The California Department of Public Health announced today that Olivier brand Parmesan & Asiago Dip with Garlic & Basil was being recalled by Olivier Olive Oil Products, Inc. of Saint Helena, California, due to potential contamination with Clostridium botulinum, the bacterium that causes botulism.  The dip was distributed to Williams-Sonoma retail stores nationwide and to Olivier Napa Valley retail stores in Truckee and St. Helena, California. 

The product was distributed to William-Sonoma retail stores nationwide and to Olivier Napa Valley retail stores located in Truckee and St. Helena, California.

Dip recalled for BotulismThe lot codes on the jars of dip being recalled include:

• OPA 34171
• OPA 23471
• OAP 17271
• OAP 17671
• OAP 36061
• OAP 36161
• OPA 33961

Botulism is a rare but serious paralytic illness caused by a nerve toxin that is produced by the bacterium Clostridium botulinum. Clostridium botulinum is the name of a group of bacteria commonly found in soil. The bacteria are anaerobic, gram-positive, spore-forming rods that produce a potent neurotoxin. These rod-shaped organisms grow best in low oxygen conditions. The bacteria form spores that allow them to survive in a dormant state until exposed to conditions that can support their growth. The organism and its spores are widely distributed in nature. They occur in both cultivated and forest soils, bottom sediment of streams, lakes, and coastal waters, in the intestinal tracts of fish and mammals, and in the gills and viscera of crabs and other shellfish.

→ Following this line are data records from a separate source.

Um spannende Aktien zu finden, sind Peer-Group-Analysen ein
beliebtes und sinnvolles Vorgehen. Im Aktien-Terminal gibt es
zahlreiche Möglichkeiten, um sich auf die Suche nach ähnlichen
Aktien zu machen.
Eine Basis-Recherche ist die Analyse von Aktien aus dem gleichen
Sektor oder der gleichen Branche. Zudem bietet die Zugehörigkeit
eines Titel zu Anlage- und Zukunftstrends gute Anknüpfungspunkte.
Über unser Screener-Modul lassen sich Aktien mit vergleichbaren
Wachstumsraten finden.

Foodborne botulism is a severe type of food poisoning caused by the ingestion of foods containing the potent neurotoxin formed during growth of the organism. The incidence of the disease is low, but the disease is of considerable concern because of its high mortality rate if not treated immediately and properly. Most of the 10 to 30 outbreaks that are reported annually in the United States are associated with inadequately processed, home-canned foods, but occasionally commercially produced foods are implicated as the source of outbreaks. Sausages, meat products, canned vegetables, and seafood products have been the most frequent vehicles for foodborne botulism.